With little legal or political appetite for such a program in the United States, Dispension Industries is piloting its first ever Narcan kiosk in Philadelphia. CEO Corey Yantha said this kiosk was the first of its kind in the country, though cities like New York have recently announced plans to follow suit. Las Vegas and the state of Kentucky have experimented with Narcan vending machines, but both of those programs require people to register for the program first.

In Philadelphia, anyone can get free Narcan using a touch screen on the kiosk, which looks like a tower of small lockers. Individuals then have the option to fill out a short survey, indicating their demographic information to help Health Department officials get a better sense of who is using the machines. People can skip the survey if they prefer, and there is also an emergency option to access the Narcan in the event that someone is overdosing at the moment. The whole process should take less than 30 seconds, said Philadelphia Department of Public Health harm reduction specialist Jose Caraballo.

Once the survey is complete, a door will pop open, revealing a kit including two doses of Narcan, a set of rubber gloves, a mask, and instructions on how to use the nasal spray. The kiosk is accessible 24 hours a day, and Health Department staff can monitor the inventory remotely in order to refill it.

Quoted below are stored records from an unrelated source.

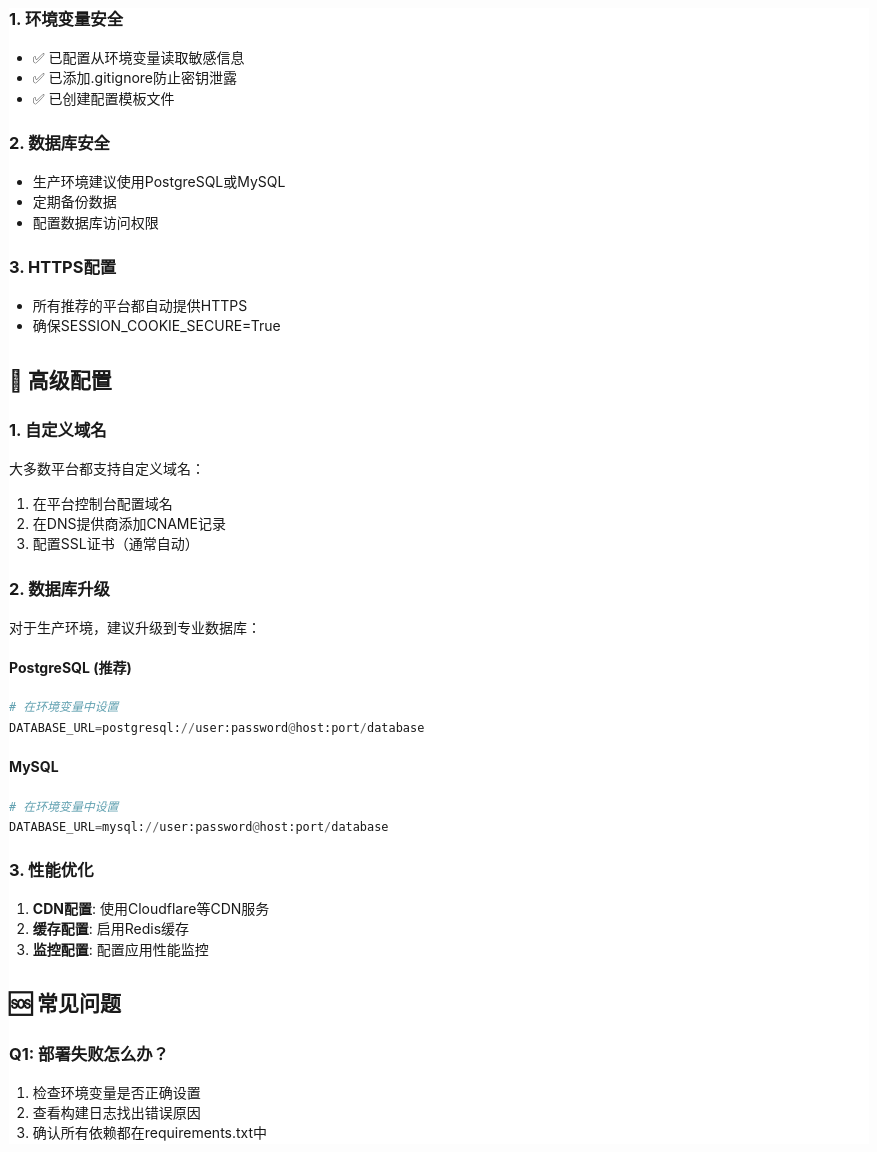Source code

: ### 1. 环境变量安全
- ✅ 已配置从环境变量读取敏感信息
- ✅ 已添加.gitignore防止密钥泄露
- ✅ 已创建配置模板文件

### 2. 数据库安全
- 生产环境建议使用PostgreSQL或MySQL
- 定期备份数据
- 配置数据库访问权限

### 3. HTTPS配置
- 所有推荐的平台都自动提供HTTPS
- 确保SESSION_COOKIE_SECURE=True

## 🔧 高级配置

### 1. 自定义域名
大多数平台都支持自定义域名：
1. 在平台控制台配置域名
2. 在DNS提供商添加CNAME记录
3. 配置SSL证书（通常自动）

### 2. 数据库升级
对于生产环境，建议升级到专业数据库：

#### PostgreSQL (推荐)
```python
# 在环境变量中设置
DATABASE_URL=postgresql://user:password@host:port/database
```

#### MySQL
```python
# 在环境变量中设置
DATABASE_URL=mysql://user:password@host:port/database
```

### 3. 性能优化
1. **CDN配置**: 使用Cloudflare等CDN服务
2. **缓存配置**: 启用Redis缓存
3. **监控配置**: 配置应用性能监控

## 🆘 常见问题

### Q1: 部署失败怎么办？
1. 检查环境变量是否正确设置
2. 查看构建日志找出错误原因
3. 确认所有依赖都在requirements.txt中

“Having something … 24 hours a day, in a trusted space, right, like this library, that’s very important,” said Caraballo. ”I think that’s going to help some of those that need the medication but won’t access it because of other barriers that they have in place.”

Philadelphia Department of Public Health harm reduction specialist Jose Caraballo. (Nina Feldman / WHYY)

The Health Department is pairing this effort with increased education and naloxone training hosted at the library. A second tower is planned for the intersection of 60th and Market streets, a few blocks away.